Exercise materials:
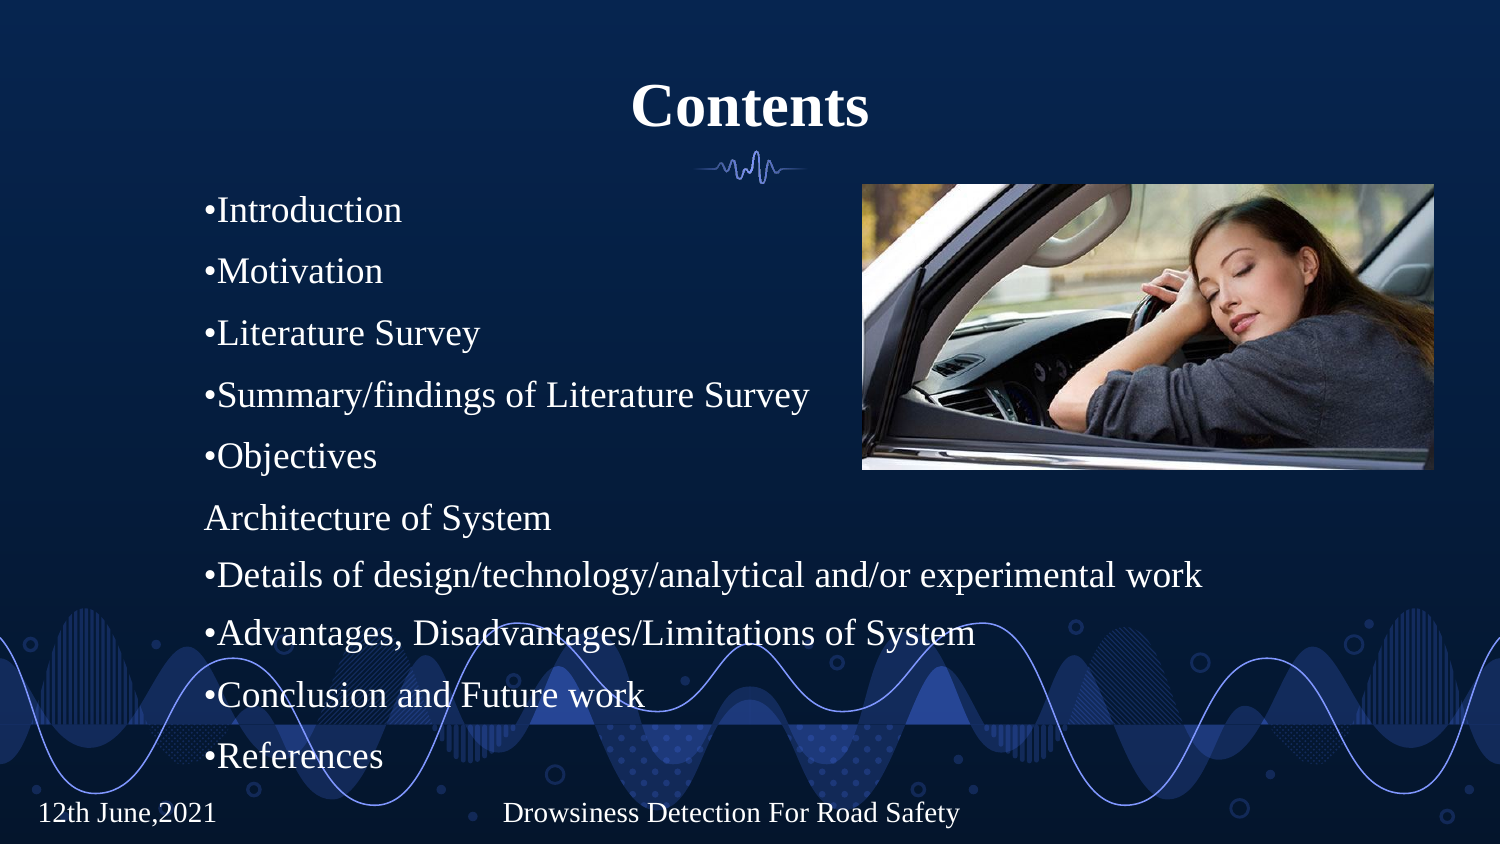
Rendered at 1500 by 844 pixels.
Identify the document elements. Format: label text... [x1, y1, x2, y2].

title Contents [203, 74, 1297, 140]
picture [862, 184, 1434, 471]
list •Introduction •Motivation •Literature Survey •Summary/findings of Literature Survey •Objectives Architecture of System •Details of design/technology/analytical and/or experimental work •Advantages, Disadvantages/Limitations of System •Conclusion and Future work •References [203, 184, 1297, 673]
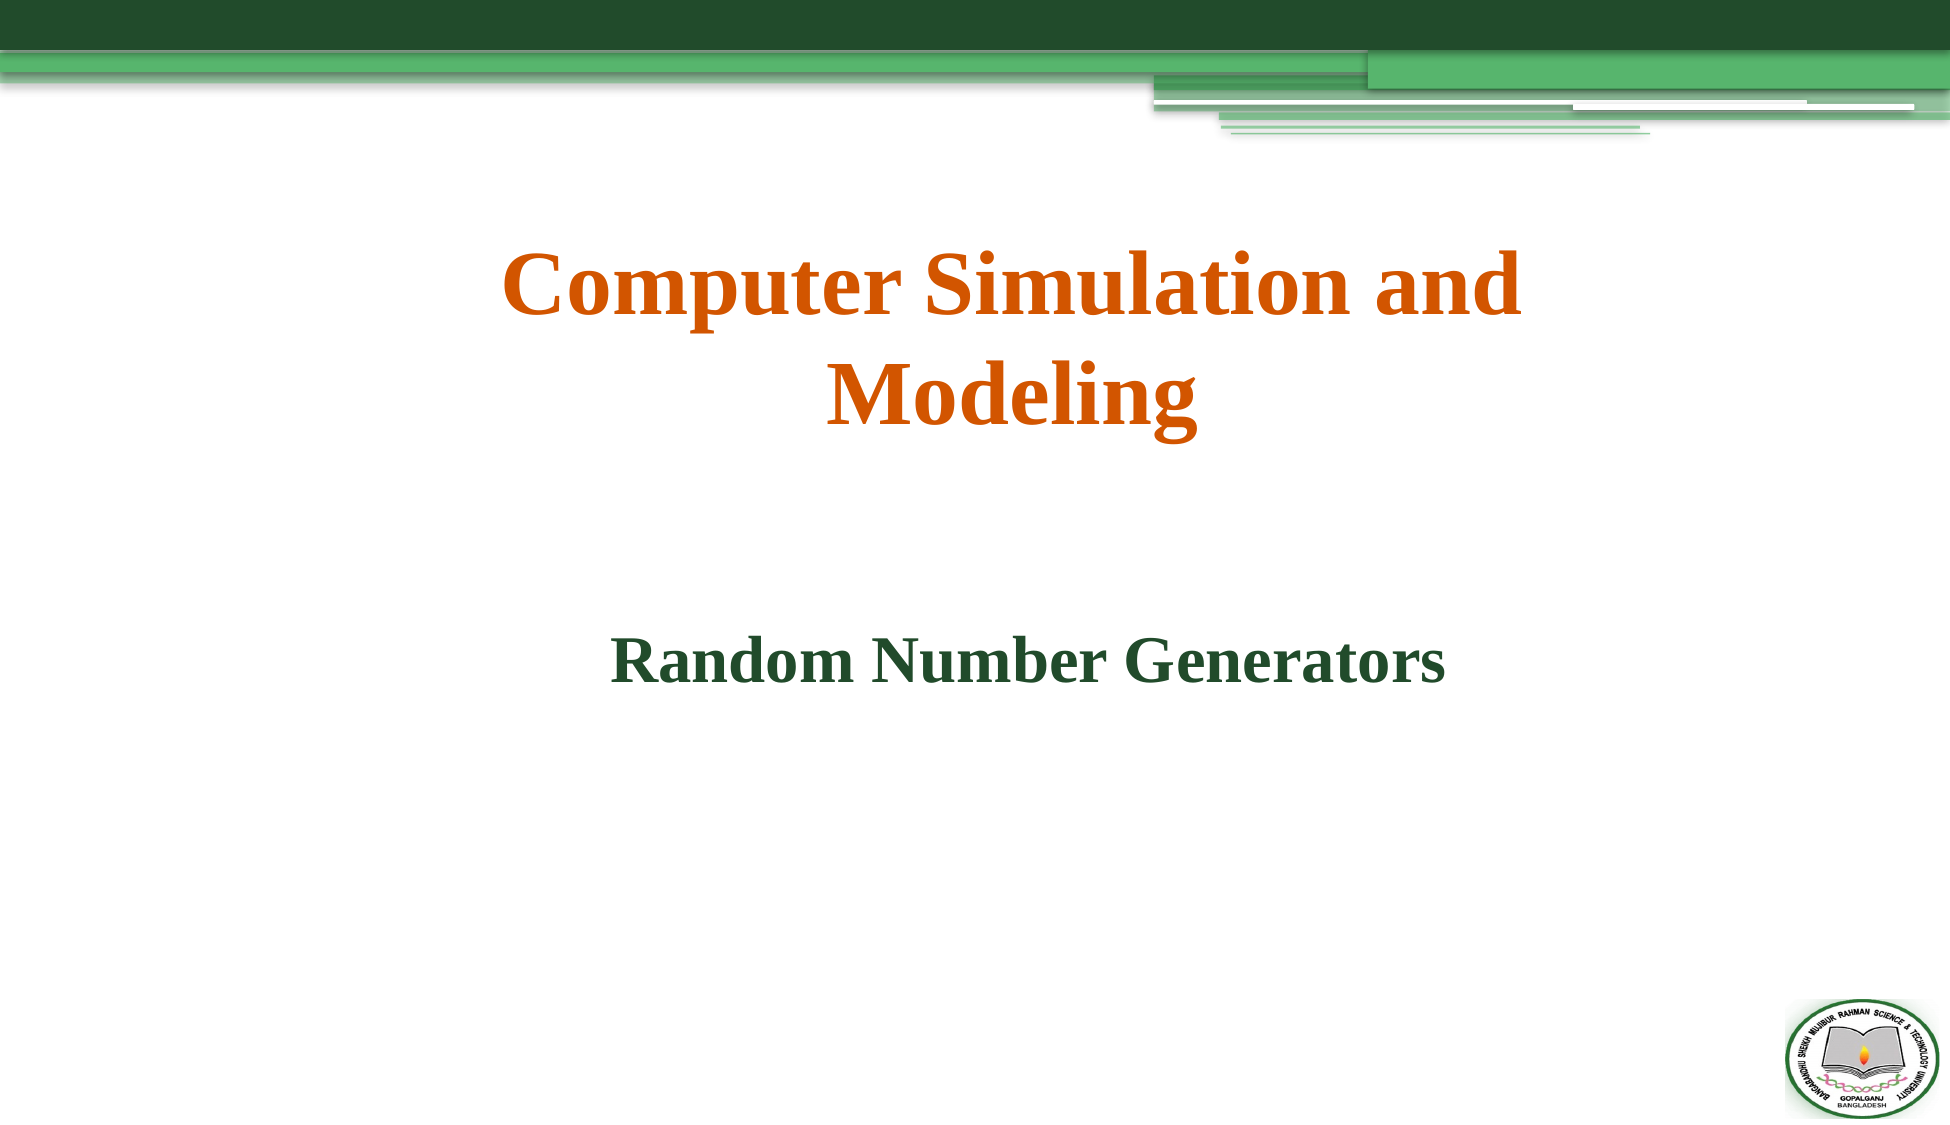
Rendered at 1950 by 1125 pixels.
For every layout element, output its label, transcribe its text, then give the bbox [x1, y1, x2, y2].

title Computer Simulation and Modeling [396, 212, 1629, 454]
picture [1785, 999, 1940, 1119]
subtitle Random Number Generators [495, 512, 1552, 800]
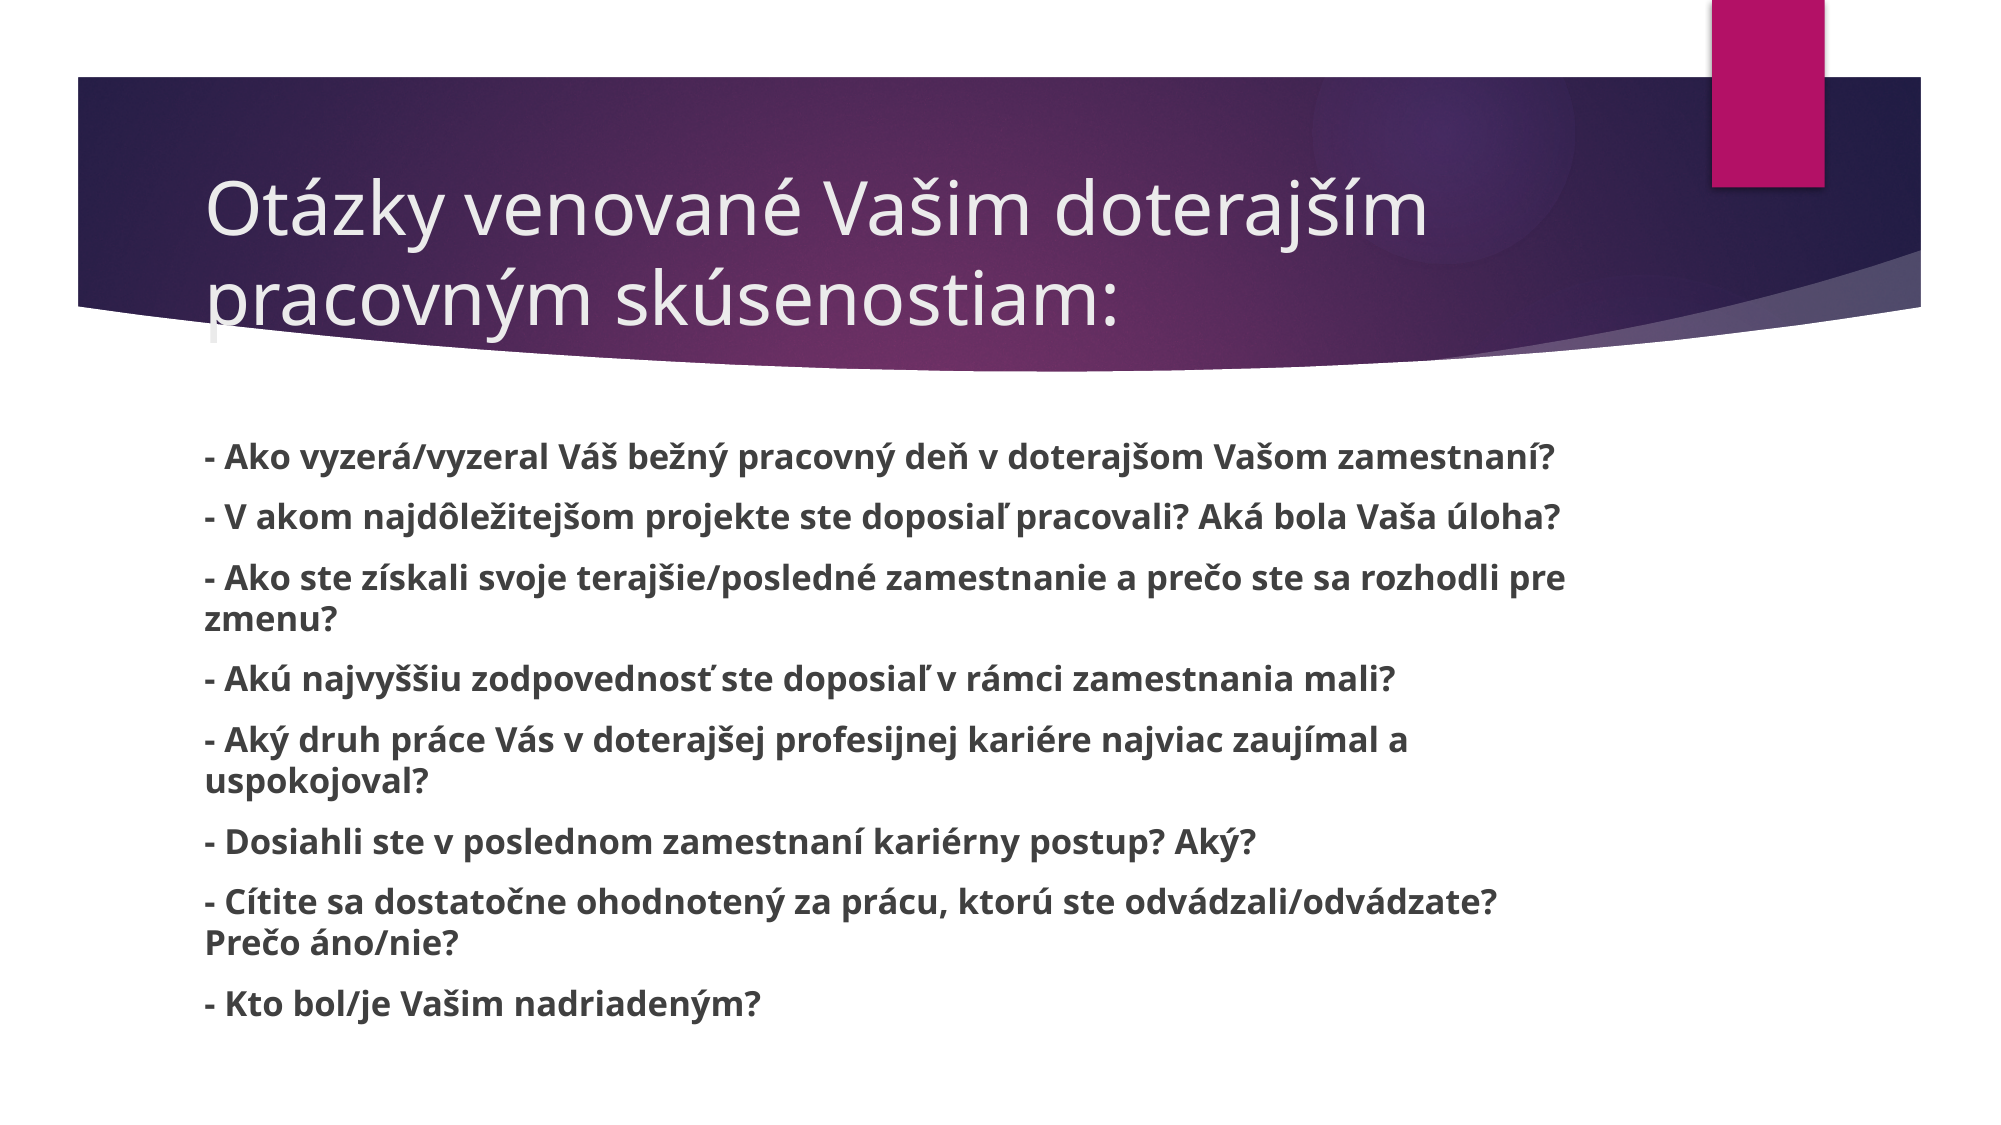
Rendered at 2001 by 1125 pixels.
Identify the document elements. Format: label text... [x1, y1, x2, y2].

title Otázky venované Vašim doterajším pracovným skúsenostiam: [189, 159, 1627, 342]
list - Ako vyzerá/vyzeral Váš bežný pracovný deň v doterajšom Vašom zamestnaní? - V akom najdôležitejšom projekte ste doposiaľ pracovali? Aká bola Vaša úloha? - Ako ste získali svoje terajšie/posledné zamestnanie a prečo ste sa rozhodli pre zmenu? - Akú najvyššiu zodpovednosť ste doposiaľ v rámci zamestnania mali? - Aký druh práce Vás v doterajšej profesijnej kariére najviac zaujímal a uspokojoval? - Dosiahli ste v poslednom zamestnaní kariérny postup? Aký? - Cítite sa dostatočne ohodnotený za prácu, ktorú ste odvádzali/odvádzate? Prečo áno/nie? - Kto bol/je Vašim nadriadeným? [189, 427, 1638, 1035]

Problem to work on:
Where in the entries above does the word "Rendered" appear? Copy each line that has it.

Result:
Rendered at 1500 by 844 pixels.
Rendered at 1950 by 1125 pixels.
Rendered at 2001 by 1125 pixels.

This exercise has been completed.